Recently, as part of my work characterizing plant cell walls, I needed to express a few proteins that would serve as molecular probes. I read a couple of papers and the boss man gave me the green light. The first step is to find the protein sequence and have the gene synthesized so that we can transform it into some E. coli and start expression tests. So to order the synthesized gene I went to the paper that described the protein, scoured the methods, and found that–as expected–they didn’t give the sequence, they simply referred to a previous paper, which referred to a previous paper, and after going down the rabbit hole I finally found the original reference. To my surprise, they actually gave (semi) detailed information: a GenBank accession number for the gene, and the exact amino acid positions of that gene that they used to express the protein. Confidently, I went to GenBank, found the specified protein, and discovered that the positions they listed in the paper did not match up with the GenBank annotation for this protein (it was close, but several residues at termini didn’t match and genes were slightly different lengths)… hmmm what do 🤔🤔? A-hah, I know, I’ll check the crystal structure of the protein! Well just my luck that the crystal structure sequence didn’t match with either the GenBank annotation or the positions they listed in the paper. Ok, well maybe the other two genes I need to synthesize will have clearer info. Nope! At this point I raised my fist to the air and yelled: “CURSE YOU AUTHORS THAT DON’T PROVIDE ALL RELEVANT DATA!!!!” Actually that’s a lie, in reality I did something more like this:
So what do now? Well the truth is that I compared sequences from all three sources, tried to minimize differences between them, and then just sent that off for synthesis. Does the sequence I sent off match any of the sources exactly? No. But with three sources of data that all disagree with each other, it’s simply the best I could do, and the truth is it’s just a guess. In reality, it’s quite common that we guess on things like this when doing real science. I wish I could say that there were sophisticated methods and fancy whiteboard scribbling that could give us all the answers, but more often than not, figuring out new procedures involves a lot of “educated” guessing.

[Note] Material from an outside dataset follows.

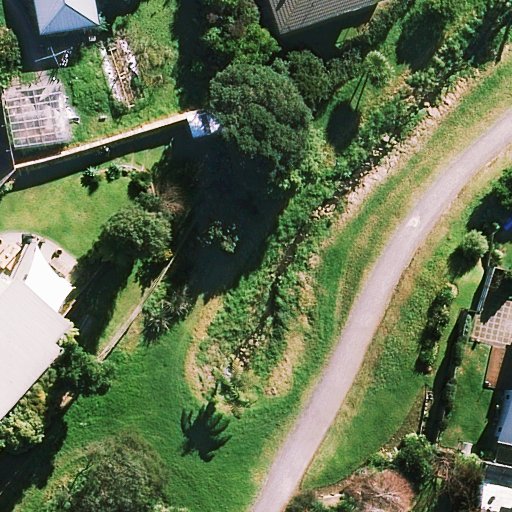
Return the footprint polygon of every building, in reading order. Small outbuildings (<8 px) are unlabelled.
[(34,0),(39,26),(96,17),(93,0),(34,0)] [(336,0),(270,0),(277,20),(336,0)] [(0,404),(52,346),(45,341),(60,324),(42,308),(65,282),(34,255),(14,237),(0,252),(0,404)] [(511,367),(508,367),(493,452),(511,454),(511,367)] [(511,511),(511,473),(486,469),(478,509),(494,511),(511,511)]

As a side note, if you happen to be someone who publishes on recombinantly expressed proteins, take this as a public service announcement: please please please provide the full sequence of your constructs as supplementary data. GenBank annotations change, accession numbers change, and it’s a thousand times easier to reproduce your work if you just provide your data. Plus it will probably save some poor graduate student a lot of agony.